Die Geschichte bildet auch hier nur den Rahmen für die Darreichung der Kampfszenen: Spezialagent Ethan Hunt (Tom Cruise) wird mit einer internationalen Krise beängstigenden Ausmaßes konfrontiert. Bösewicht Sean Ambrose (Dougray Scott) ist dabei, eine Art Killervirus in seine Gewalt zu bringen, mit dessen Hilfe er Druck auf die politische Welt auszuüben und eine Menge Geld zu scheffeln erhofft. Mit Hilfe der Computer-Genies Luther Stickell (Ving Rhames) und der hübschen Diebin Nyah Hall (Thandie Newton) versucht Hunt dem skrupellosen Schwerverbrecher zuvorzukommen und den gefährlichen Kampfstoff zu vernichten – eine hochkomplizierte Aufgabe, die viel technischer Planung verlangt.

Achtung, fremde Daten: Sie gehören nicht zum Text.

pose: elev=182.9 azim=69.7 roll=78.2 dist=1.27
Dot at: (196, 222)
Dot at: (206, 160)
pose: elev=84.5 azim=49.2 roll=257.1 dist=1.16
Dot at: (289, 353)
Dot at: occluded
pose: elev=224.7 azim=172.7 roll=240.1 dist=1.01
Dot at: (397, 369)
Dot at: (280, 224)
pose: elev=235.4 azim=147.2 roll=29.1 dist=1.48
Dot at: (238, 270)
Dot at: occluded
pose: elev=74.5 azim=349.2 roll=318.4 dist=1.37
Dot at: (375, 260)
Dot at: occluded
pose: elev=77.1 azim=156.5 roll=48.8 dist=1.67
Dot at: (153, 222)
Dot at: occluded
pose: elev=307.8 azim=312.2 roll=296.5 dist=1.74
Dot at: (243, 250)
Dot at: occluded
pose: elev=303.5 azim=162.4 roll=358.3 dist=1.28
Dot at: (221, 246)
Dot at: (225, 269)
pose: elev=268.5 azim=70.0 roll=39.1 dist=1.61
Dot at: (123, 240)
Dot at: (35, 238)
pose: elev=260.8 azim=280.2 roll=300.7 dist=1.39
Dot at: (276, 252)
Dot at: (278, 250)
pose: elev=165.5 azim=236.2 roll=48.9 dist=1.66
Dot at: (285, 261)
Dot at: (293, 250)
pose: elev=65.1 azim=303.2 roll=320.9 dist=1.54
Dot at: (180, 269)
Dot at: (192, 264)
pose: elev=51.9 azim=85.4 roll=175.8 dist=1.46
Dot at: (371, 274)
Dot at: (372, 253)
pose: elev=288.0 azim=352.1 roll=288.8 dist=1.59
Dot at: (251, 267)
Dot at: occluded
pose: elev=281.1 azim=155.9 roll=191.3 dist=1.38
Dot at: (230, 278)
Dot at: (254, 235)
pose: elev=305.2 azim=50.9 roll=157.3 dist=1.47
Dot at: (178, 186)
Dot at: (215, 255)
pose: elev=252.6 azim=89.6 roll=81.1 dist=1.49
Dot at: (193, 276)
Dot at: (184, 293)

"M:I-2" bildet einen vorläufigen End- und Höhepunkt des Genres. Zahlreiche klassische Motive des Krimi- und Actionfilms werden eklektizistisch kombiniert und zu einer trickreichen Mixtur verbunden: Ein wenig Mondänität von James Bond, Karatekämpfe à la Jean-Claude van Damme, das verwirrende Spiel mit täuschend echten Gesichtsmasken, wie es den Zuschauern vor Jahrzehnten bereits bei Fantomas begegnet ist, und dazu jede Menge pyromanische Effekte. Langsameren Zuschauern dürfte es bisweilen schwerfallen, der rasanten Handlung zu folgen, doch das ist auch nicht wichtig. Schließlich geht es nur darum, sich an den blitzenden, knallenden und brennenden Eindrücken zu ergötzen, da das Geschehen auf der Leinwand derart irrwitzig und irreal ist, daß Identifikation mit den Figuren oder die Beschäftigung mit deren Seelenleben überflüssig sind. Jeder durchschnittliche Leser dieser Zeilen hätte als Protagonist in dieser Geschichte allenfalls einen Kurzfilm zustande bringen können – nach zwei, drei Minuten wäre unweigerlich das Ende gekommen, aufgrund diverser Knochenbrüche oder Verbrennungen, schlechtestenfalls gar des frühzeitigen Ablebens. Nicht so Ethan Hunt, der kaum die jungenhafte Contenance verliert, schließlich sollen 122 Minuten Zelluloid gefüllt werden.

Als Fan der TV-Serie "Kobra, übernehmen Sie", die in den späten sechziger und frühen siebziger Jahren in den USA ausgestrahlt wurde, kam Tom Cruise auf den Gedanken, als Produzent und Hauptdarsteller das Geschehen zum Kinofilm weiterzuentwickeln. 1996 realisierte er diese Idee und landete mit "Mission: Impossible" einen Kassenschlager. Der Film spielte weltweit rund 450 Millionen Dollar ein. Paula Wagner, Cruises Produktionspartnerin, äußerte hierzu: "Tom liebte die Raffinesse dieser Gruppe von Leuten, die Probleme löste, indem sie sich aller traditionellen Methoden entledigten." Romantik und Dramatik wurden dazu mit Abenteuer und Action durchsetzt. Das Geschehen wurde angereichert mit recht schönen Landschaftsaufnahmen, unter anderem von den Bergen in Utah und im Hafen von Sydney und der Darstellung einer bisweilen etwas kühlen High-Tech- und High-Society-Welt, von der nicht nur Yuppies in den westlichen Ländern träumen.

Cruises Regie-Wahl fiel wie beim ersten Teil von "Mission: Impossible" auf John Woo (54), der seine Karriere als Filmemacher in Hongkong begann und vor allem durch seine Kampfsportfilme mit den Action-Superstars Jackie Chan und Jean-Claude van Damme international bekannt wurde.

Nach 122 Minuten bleibt jedoch die entscheidende Frage im Raum stehen: Kann es nach Filmen wie "M: I-2" noch eine Weiterentwicklung des Action-Genres geben? Vermutlich nicht. Dem Genre wird seine Funktion im Angebot der "Brot und Spiele"-Bequemlichkeiten unserer Mediengesellschaft erhalten bleiben. Aber Steigerungen in diesem Bereich scheinen momentan kaum denkbar, ohne sich der Action-Klassifizierung zu entziehen und mittelfristig wieder in den Bereich des Dramas, Psycho-Thrillers oder der Komödie hinüberzuschwappen.